- _Activities_
1 - In the news report on chromium in capsule medication, can you restate the paragraph beginning "A total of 13 commonly used drugs" more briefly while keeping its main facts?
2 - Could you carry on the news report about chromium in capsule medication, picking up after its last sentence?

- _Document excerpt_
BEIJING, April 16 (Xinhua) -- Rage and condemnation surged in China once more after media reports revealed that some capsule medication contain excessive amount of chromium, which is hazardous to human health.
A total of 13 commonly used drugs were packed into capsules made from industrial gelatin, which contains a much higher degree of chromium than edible gelatin, China Central Television (CCTV) reported on Sunday in a program on quality issues.
The gelatin for industrial use is made from waste leather materials, usually highly contaminated by chromium, as a result of the tanning agent used when processing leather.
Chromium can be toxic and carcinogenic if ingested in excessive amounts.
The public has expressed their anger over the issue through various outlets.
Sina's Weibo.com, a popular Twitter-like microblogging service in China, was flooded with comments, mostly condemnations, about the incident.
"Is it only the capsules which pose problems? Can we still believe in these pharmaceutical companies without any conscience?" said one microblogger, under the name "Jia Xiaoxue."

- _Dataset excerpts_
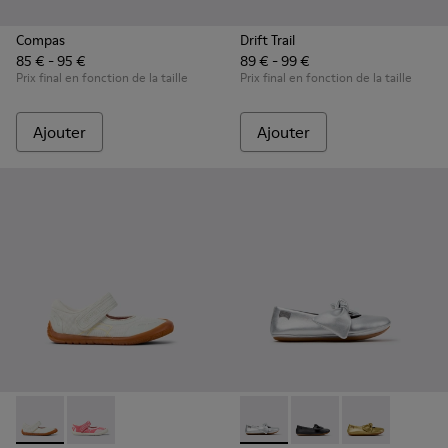
Compas
Drift Trail
85 € - 95 €
89 € - 99 €
Prix final en fonction de la taille
Prix final en fonction de la taille
Ajouter
Ajouter
Peu Path - K800692-001 - Chaussures pour enfants en textile
Peu Path - K800692-002 - Chaussures pour enfants en
Right - K800702-002 - Balleri
Right - K800702-006 - 
Right - K80070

- _Answers below_
1 - In a Sunday program on quality issues, CCTV reported that 13 commonly used drugs were packed into capsules made from industrial gelatin, which contains far more chromium than edible gelatin.

2 -
Another user nicknamed "Lixiaoyue" was similarly sceptical of the pharmaceutical industry. "Are we still able to be cured, given the medicines coming to our rescue are poisonous themselves?"
State Food and Drug Administration (SFDA) issued an emergency notice Sunday to suspend the selling and consumption of the 13 kinds of drugs packed in capsules confirmed to have excessive levels of chromium.
The SFDA said it has ordered its provincial-level bureaus to investigate the cases and examine the drugs mentioned in the report.
Police in east China's Zhejiang Province said Monday they had captured 22 people who allegedly produced and sold the substandard capsules.
By Monday noon, police had detained 11 of the suspects from four capsule manufacturing companies in Xinchang county, according to a spokesman from the county's public security bureau.
The Chinese Pharmacopoeia, a code representing the national standard for drugs, has set a clear standard for capsules and requires drug makers only to purchase capsules from manufacturers with appropriated drug-making licenses, said the notice.
The code stipulates that the content of chromium in capsules and the gelatin for making them must be no more than 2 milligram (mg) per kg, or 0.0002 percent.
However, the TV program exposed that 13 kinds of capsules from 9 companies have higher chromium content than the upper limit required by the Chinese Pharmacopoeia. The highest content among those contaminated capsules was 181.54 mg/kg, or more than 90 times of the upper limit.
Hackers have also done their bit to join the condemnation in their own way.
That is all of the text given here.